We would like to thank the following companies for supplying and supporting us with our test system hardware and equipment: Intel, ASUS, MSI, Western Digital, MemoRight and Corsair.
We've got a bunch of Z87 boards in our graphs today. One of the main things we want to know is how the H87 performs against the Z87 chipset from an out of the box performance perspective. Saying that we've got the recently looked at Super Micro C7Z87-OCE, alongside the ASRock Z87 OC Formula and GIGABTYE Z87X-OC.
Along with these boards we've also got the MSI Z77A-GD65 Gaming and GIGABYTE X79S-UP5-WIFI for comparison.
One of the biggest differences between the H87 and Z87 chipset is that officially the H87 doesn't really offer anything in terms of overclocking abilities. Generally speaking, you should only be able to adjust the BCLK of the CPU. Since the introduction of the chipset, though, we have seen companies figure out a way to bring multiplier overclocking to the table.
We adjusted the voltage and then proceeded to adjust the multiplier to 49x, which tends to be the limit of this CPU. We got into Windows with no problem and then proceeded to do a MediaEspresso encode. Completing with no issue, we knew that we had pretty much found the overclock we would achieve today.

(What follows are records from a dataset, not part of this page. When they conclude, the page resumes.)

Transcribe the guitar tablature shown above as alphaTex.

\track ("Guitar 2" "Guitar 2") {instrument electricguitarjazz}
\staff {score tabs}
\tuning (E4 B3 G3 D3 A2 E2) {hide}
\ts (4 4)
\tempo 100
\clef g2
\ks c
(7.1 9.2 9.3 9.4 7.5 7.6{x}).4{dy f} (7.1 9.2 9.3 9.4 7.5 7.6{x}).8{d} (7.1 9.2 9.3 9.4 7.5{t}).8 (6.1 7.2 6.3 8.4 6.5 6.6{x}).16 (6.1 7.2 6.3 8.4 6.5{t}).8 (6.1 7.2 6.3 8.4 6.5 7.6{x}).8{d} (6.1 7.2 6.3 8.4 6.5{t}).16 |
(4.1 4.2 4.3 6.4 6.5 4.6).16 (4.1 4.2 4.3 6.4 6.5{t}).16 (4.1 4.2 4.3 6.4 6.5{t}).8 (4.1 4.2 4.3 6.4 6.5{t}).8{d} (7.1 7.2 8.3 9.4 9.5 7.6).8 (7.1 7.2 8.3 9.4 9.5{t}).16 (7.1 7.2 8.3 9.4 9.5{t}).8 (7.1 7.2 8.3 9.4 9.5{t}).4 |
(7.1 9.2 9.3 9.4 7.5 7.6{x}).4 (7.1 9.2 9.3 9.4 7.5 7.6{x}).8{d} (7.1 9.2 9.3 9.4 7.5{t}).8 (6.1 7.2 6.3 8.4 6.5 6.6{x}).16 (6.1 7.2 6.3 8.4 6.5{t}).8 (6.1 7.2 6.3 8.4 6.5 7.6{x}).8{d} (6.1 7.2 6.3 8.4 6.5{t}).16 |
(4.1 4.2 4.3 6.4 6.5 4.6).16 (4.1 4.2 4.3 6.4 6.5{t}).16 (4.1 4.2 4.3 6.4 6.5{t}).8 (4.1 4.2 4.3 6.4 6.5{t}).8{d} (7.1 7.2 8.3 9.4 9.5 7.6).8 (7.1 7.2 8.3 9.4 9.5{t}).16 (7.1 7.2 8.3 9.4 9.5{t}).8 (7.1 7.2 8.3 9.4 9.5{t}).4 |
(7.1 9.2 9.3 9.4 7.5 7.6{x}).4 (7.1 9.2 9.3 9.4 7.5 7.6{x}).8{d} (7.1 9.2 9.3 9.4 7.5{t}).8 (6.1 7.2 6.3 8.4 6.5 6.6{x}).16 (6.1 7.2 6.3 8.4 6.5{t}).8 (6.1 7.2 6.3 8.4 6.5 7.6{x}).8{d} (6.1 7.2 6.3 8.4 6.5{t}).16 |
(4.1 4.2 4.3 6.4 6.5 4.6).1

Nonetheless, we did head back into the BIOS to see if we could get anything more out of the setup, but as we expected, we didn't have any luck. With everything up and running, we finally finished off with a 4898.51MHz overclock or 4.9GHz as illustrated in our graphs today.
Saying all this, though, it's important to remember that the multiplier overclocking ability is something that Intel are working on removing as it does hamper the reason to buy a Z series chipset a little, especially when using just one video card. Do keep in mind that these levels of overclockability may not always be attainable in the future.